The half-scientific, half-mystical spirit in which Smithson created his work is captured in a text that he wrote, not long after it was finished, recalling his first excited encounter with the landscape on the shores of the Great Salt Lake:
“Driving west on Highway 83 late in the afternoon, we passed through Corinne, then went on to Promontory. Just beyond the GoldenSpikeMonument, which commemorates the meeting of the rails of the first transcontinental railroad, we went down a dirt road in a wide valley. As we travelled, the valley spread into an uncanny immensity unlike the other landscapes we seen. The roads on the map became a net of dashes, while in the far distance the Salt lake existed as an interrupted silver band. Hills took on the appearance of melting solids, and glowed under amber light. We followed roads that glided away into dead ends. Sandy slopes turned into viscous masses of perception. Slowly, we drew near to the lake, which resembled an impassive faint violet sheet held captive in a stony matrix, upon which the sun poured down its crushing light. An expanse of salt flats bordered the lake, and caught in its sediment were countless bits of wreckage. Old piers were left high and dry. The mere sight of trapped fragments of junk and waste transported one into a world of modern prehistory. The products of a Devonian industry, the remains of a Silurian technology, all the machines of the Upper Carboniferous Period were lost in those expansive deposits of sand and mud…”
“A series of seeps of heavy black oil more like asphalt occur just south of Rozel Point… About one mile north of the oil seeps I selected my site. Irregular beds of limestone dip gently eastward, massive deposits of black basalt are broken over the peninsula, giving the region a shattered appearance. It is one of few places on the lake where the water comes right up to the mainland. Under shallow pinkish water is a network of mud cracks supporting the jig-saw puzzle that composes the salt flats. As I looked at the site, it reverberated out to the horizon only to suggest an immobile cyclone while flickering light made the entire landscape appear to quake. A dormant earthquake spread into the fluttering stillness, into a spinning sensation without movement. This site was a rotary that enclosed itself in an immense roundness. From that gyrating space emerged the possibility of the Spiral Jetty. No ideas, no concepts, no systems, no structures, no abstractions could hold themselves together in the actuality of that evidence… It was as if the mainland oscillated with waves and pulsations, and the lake remained rock still. The shore of the lake became the edge of the sun, a boiling curve, an explosion rising into a fiery prominence. Matter collapsing into the lake mirrored in the shape of a spiral…”

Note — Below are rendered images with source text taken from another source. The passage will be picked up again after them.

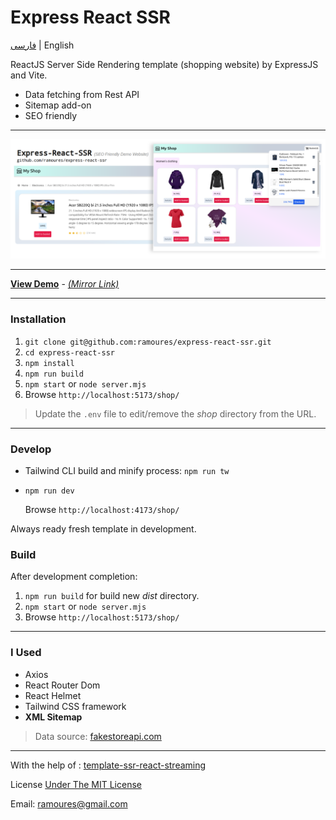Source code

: # Express React SSR

[فارسی](https://awaweb.ir/blog/posts/express-react-ssr) | English

ReactJS Server Side Rendering template (shopping website) by ExpressJS and Vite.

- Data fetching from Rest API
- Sitemap add-on
- SEO friendly

---

<img src="screenshot.png">

---

**[View Demo](https://erssr.awaweb.ir/shop/)** - _[(Mirror Link)](https://express-react-ssr.onrender.com/shop/)_

---

### Installation

1. `git clone git@github.com:ramoures/express-react-ssr.git`
2. `cd express-react-ssr`
3. `npm install`
4. `npm run build`
5. `npm start` or `node server.mjs`
6. Browse `http://localhost:5173/shop/`

> Update the `.env` file to edit/remove the _shop_ directory from the URL.

---

### Develop

- Tailwind CLI build and minify process: `npm run tw`
- `npm run dev`

  Browse `http://localhost:4173/shop/`

Always ready fresh template in development.

### Build

After development completion:

1. `npm run build` for build new _dist_ directory.
2. `npm start` or `node server.mjs`
3. Browse `http://localhost:5173/shop/`

---

### I Used

- Axios
- React Router Dom
- React Helmet
- Tailwind CSS framework
- **XML Sitemap**

> Data source: [fakestoreapi.com](https://fakestoreapi.com)

---

With the help of : [template-ssr-react-streaming](https://github.com/bluwy/create-vite-extra/tree/master/template-ssr-react-streaming)

License [Under The MIT License](./LICENSE)

Email: ramoures@gmail.com
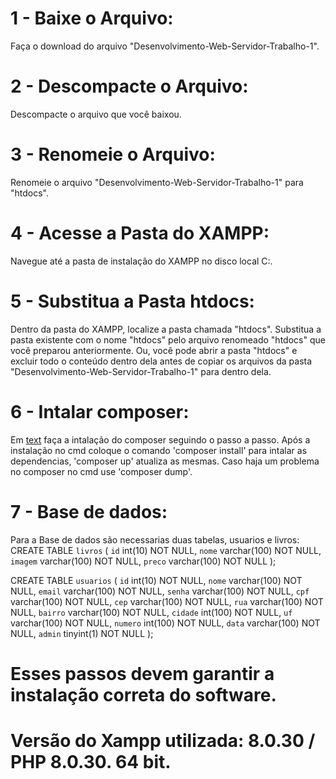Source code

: # 1 - Baixe o Arquivo:

Faça o download do arquivo "Desenvolvimento-Web-Servidor-Trabalho-1".

# 2 - Descompacte o Arquivo:

Descompacte o arquivo que você baixou.

# 3 - Renomeie o Arquivo:

Renomeie o arquivo "Desenvolvimento-Web-Servidor-Trabalho-1" para "htdocs".

# 4 - Acesse a Pasta do XAMPP:

Navegue até a pasta de instalação do XAMPP no disco local C:.

# 5 - Substitua a Pasta htdocs:

Dentro da pasta do XAMPP, localize a pasta chamada "htdocs".
Substitua a pasta existente com o nome "htdocs" pelo arquivo renomeado "htdocs" que você preparou anteriormente.
Ou, você pode abrir a pasta "htdocs" e excluir todo o conteúdo dentro dela antes de copiar os arquivos da pasta "Desenvolvimento-Web-Servidor-Trabalho-1" para dentro dela.

# 6 - Intalar composer:

Em [text](https://getcomposer.org/) faça a intalação do composer seguindo o passo a passo.
Após a instalação no cmd coloque o comando 'composer install' para intalar as dependencias, 'composer up' atualiza as mesmas.
Caso haja um problema no composer no cmd use 'composer dump'.

# 7 - Base de dados:

Para a Base de dados são necessarias duas tabelas, usuarios e livros:
CREATE TABLE `livros` (
`id` int(10) NOT NULL,
`nome` varchar(100) NOT NULL,
`imagem` varchar(100) NOT NULL,
`preco` varchar(100) NOT NULL
);

CREATE TABLE `usuarios` (
`id` int(10) NOT NULL,
`nome` varchar(100) NOT NULL,
`email` varchar(100) NOT NULL,
`senha` varchar(100) NOT NULL,
`cpf` varchar(100) NOT NULL,
`cep` varchar(100) NOT NULL,
`rua` varchar(100) NOT NULL,
`bairro` varchar(100) NOT NULL,
`cidade` int(100) NOT NULL,
`uf` varchar(100) NOT NULL,
`numero` int(100) NOT NULL,
`data` varchar(100) NOT NULL,
`admin` tinyint(1) NOT NULL
);

# Esses passos devem garantir a instalação correta do software.

# Versão do Xampp utilizada: 8.0.30 / PHP 8.0.30. 64 bit.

Three years after creating Spiral Jetty, Robert Smithson was killed in a plane crash in Texas. Not long after that, his monumental sculpture was itself reabsorbed by nature, as the water level of the Great Salt lake rose and covered it. But now, it seems, it has begun to reappear. Bonnie Crossen, a park ranger at the Golden Spike National Historic Site in Box Elder County, Utah, was quoted in a recent American newspaper report saying that “the Spiral Jetty looks like it’s coming back – about a week ago we had a guy stopby and say it was one third visible.” One day I intend to go and see it. I think it would be worth the pilgrimage.